I was furious. I could not apologize for my actions, for taking care of myself and my mental health, and for standing up to that kind of treatment. I was pigeonholed, and there was no alternative but to remind her that I was still not under contract that month. So I quit on the spot and hung up. (There had been some delay in processing the contracts for that session, so I was working on good faith alone. I was under no legal obligation to stay.)

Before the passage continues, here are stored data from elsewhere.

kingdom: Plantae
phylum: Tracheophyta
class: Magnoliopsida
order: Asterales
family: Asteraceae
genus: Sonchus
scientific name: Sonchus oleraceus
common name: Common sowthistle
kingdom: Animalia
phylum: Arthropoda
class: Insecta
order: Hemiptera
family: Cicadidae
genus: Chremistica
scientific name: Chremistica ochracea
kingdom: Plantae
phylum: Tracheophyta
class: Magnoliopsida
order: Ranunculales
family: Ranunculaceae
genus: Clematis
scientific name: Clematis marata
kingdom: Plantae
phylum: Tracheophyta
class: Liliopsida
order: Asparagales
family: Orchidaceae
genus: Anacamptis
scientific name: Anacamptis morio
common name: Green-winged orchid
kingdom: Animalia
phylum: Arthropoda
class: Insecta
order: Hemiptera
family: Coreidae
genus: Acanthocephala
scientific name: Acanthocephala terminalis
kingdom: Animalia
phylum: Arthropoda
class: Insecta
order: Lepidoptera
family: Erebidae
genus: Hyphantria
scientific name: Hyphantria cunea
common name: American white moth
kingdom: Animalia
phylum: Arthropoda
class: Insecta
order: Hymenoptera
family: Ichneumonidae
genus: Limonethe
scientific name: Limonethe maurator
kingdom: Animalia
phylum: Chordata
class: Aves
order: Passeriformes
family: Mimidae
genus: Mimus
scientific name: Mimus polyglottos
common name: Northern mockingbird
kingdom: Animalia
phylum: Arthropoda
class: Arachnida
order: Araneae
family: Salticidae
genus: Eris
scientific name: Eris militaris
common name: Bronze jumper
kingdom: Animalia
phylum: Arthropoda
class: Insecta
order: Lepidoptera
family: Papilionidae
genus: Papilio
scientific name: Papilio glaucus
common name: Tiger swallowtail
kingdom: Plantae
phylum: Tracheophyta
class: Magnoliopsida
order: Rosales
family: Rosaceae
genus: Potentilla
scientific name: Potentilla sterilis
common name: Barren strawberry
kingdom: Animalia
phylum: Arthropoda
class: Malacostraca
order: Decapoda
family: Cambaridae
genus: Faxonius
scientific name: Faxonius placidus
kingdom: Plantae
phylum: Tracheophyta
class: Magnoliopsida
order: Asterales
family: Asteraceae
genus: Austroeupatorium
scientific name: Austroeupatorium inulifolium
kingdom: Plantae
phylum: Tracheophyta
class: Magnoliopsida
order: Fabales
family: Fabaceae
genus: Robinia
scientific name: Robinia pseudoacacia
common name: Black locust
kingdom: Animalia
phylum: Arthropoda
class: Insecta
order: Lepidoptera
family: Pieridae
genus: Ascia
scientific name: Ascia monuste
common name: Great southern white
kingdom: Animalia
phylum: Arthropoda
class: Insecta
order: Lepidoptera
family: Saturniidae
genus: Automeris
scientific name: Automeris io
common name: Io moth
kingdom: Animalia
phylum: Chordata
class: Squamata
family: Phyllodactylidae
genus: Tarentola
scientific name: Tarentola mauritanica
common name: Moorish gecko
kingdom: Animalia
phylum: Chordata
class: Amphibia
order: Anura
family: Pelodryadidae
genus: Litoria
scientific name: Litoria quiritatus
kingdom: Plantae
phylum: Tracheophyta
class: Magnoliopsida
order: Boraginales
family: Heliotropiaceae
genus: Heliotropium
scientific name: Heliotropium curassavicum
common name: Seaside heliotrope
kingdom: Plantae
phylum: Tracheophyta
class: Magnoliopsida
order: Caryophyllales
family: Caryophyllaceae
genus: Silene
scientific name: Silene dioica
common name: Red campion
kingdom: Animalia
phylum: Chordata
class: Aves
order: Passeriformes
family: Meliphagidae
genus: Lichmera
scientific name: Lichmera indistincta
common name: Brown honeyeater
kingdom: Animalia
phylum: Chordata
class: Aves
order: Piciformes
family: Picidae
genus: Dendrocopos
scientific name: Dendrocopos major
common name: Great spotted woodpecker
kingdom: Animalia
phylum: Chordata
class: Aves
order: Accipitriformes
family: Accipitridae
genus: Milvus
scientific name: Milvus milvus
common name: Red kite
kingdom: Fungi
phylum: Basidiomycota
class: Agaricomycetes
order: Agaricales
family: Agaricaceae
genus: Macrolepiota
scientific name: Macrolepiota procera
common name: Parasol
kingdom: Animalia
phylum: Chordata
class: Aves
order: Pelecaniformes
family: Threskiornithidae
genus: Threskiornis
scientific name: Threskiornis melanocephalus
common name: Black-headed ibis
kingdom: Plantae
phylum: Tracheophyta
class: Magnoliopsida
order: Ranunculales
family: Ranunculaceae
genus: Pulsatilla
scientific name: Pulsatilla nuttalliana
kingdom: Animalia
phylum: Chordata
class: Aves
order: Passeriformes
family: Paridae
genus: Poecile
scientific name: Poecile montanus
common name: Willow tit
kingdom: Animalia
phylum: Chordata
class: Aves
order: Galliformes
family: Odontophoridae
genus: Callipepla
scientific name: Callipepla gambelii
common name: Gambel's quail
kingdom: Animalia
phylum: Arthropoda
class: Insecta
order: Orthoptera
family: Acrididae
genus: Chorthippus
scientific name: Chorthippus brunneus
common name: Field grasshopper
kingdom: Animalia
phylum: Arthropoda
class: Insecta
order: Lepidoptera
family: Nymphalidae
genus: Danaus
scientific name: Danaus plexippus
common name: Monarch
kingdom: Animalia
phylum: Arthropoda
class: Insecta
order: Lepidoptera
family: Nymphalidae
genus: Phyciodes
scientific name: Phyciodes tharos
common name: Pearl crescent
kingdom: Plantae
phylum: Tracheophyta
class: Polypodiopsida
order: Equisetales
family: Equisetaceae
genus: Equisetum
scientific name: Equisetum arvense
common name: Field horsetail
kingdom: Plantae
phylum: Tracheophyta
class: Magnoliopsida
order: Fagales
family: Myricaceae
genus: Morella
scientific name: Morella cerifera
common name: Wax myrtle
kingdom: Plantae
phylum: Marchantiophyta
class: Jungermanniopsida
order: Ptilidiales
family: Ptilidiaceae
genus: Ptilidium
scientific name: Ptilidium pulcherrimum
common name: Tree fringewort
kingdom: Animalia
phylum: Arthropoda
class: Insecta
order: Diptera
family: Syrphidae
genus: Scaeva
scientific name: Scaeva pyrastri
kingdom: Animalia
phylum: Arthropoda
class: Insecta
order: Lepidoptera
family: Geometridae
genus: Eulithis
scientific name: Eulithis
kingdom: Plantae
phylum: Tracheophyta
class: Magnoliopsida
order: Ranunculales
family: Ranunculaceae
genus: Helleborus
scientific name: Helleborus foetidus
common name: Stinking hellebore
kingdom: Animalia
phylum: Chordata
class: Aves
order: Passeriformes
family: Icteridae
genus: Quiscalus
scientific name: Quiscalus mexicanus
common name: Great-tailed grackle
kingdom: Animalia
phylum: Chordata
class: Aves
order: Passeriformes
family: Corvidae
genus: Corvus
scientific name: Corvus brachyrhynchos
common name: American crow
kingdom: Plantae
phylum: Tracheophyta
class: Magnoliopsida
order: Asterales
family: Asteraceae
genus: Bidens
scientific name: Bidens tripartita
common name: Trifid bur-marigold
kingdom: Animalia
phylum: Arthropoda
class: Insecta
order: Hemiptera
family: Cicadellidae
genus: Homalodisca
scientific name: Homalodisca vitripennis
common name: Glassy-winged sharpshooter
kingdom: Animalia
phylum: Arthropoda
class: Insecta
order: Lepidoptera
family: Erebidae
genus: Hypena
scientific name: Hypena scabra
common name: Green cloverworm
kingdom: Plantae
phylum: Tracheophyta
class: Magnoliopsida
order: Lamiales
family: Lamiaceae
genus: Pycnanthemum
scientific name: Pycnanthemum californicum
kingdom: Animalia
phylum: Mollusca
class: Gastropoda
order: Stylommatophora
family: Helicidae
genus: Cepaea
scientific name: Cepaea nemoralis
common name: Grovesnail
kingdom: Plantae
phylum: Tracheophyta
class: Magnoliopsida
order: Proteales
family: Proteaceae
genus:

I was devastated and heartbroken to leave a secure job that I otherwise loved, simply because I couldn’t keep myself together. I felt so broken, so unsupported, and I sunk into a pretty serious depression. There were other significant things going on in my life that didn’t help the situation, but I don’t need to go into that here.
(To add insult to injury, the noncompete clause that they made me sign when I left the job meant that I couldn’t teach any of my former students for two years. I probably didn’t actually have to sign it, but I did. Oh well. Anyway it’s all beside the point now that’s expired…)
In the face of all this in 2021 and 2022 I was full of big ideas and bravely tried to create my own video classes, but while I was editing them back I could just see on my face and hear in my voice all the pain I was in, the struggles I was facing, and I had to edit out the stutters and the gasps and pauses and umms and ahhs and the self-conscious gestures, to make it appear like everything was fine on the surface. I spent hours and hours on this and in the end it was all too much and I took them down; I wasn’t proud of them or of myself at the time, and I couldn’t face looking at that footage again.
I needed to take a break from it all and get a day job, this time in art supply retail, just for a break and some steady paycheques. It was the best decision at the time. I had health benefits for the first time in my single adult life, and I was able to pursue counselling, CBT, and ultimately an ADHD diagnosis.
I’m doing so much better now, and I’m able to freelance again. But I’m still not yet able to film myself speaking without freezing up. This is the main reason I’m not quite ready to teach groups online yet. (Individual lessons, coaching, and mentorships are great, however, and I’m really enjoying those!)
On some level it feels a bit petty to write all this and feel like I’m just complaining. But I’m not writing this to complain.
I’m explaining to myself and others why filming myself still feels so difficult to me. I’m shining a light on the fear here in hopes that helps it go away.
I want others who are facing their fears to know I’m facing mine too, and they’re not alone.
If you can learn fear you can unlearn fear, so it’s something that I’m slowly working on, seeking professional help for, and acclimating myself to.
I know what I need to do to practice and break these difficult associations.
Have patience folks, I will get there, and I’ll be accountable here. I will teach online classes again at some point. I am committed to making this happen. But, as with so many other things for me, it’ll take the time it takes.
I’m not going to let that stop me in the meantime. There’s lots of other ways of getting your story out there. (Blogs being one of them!)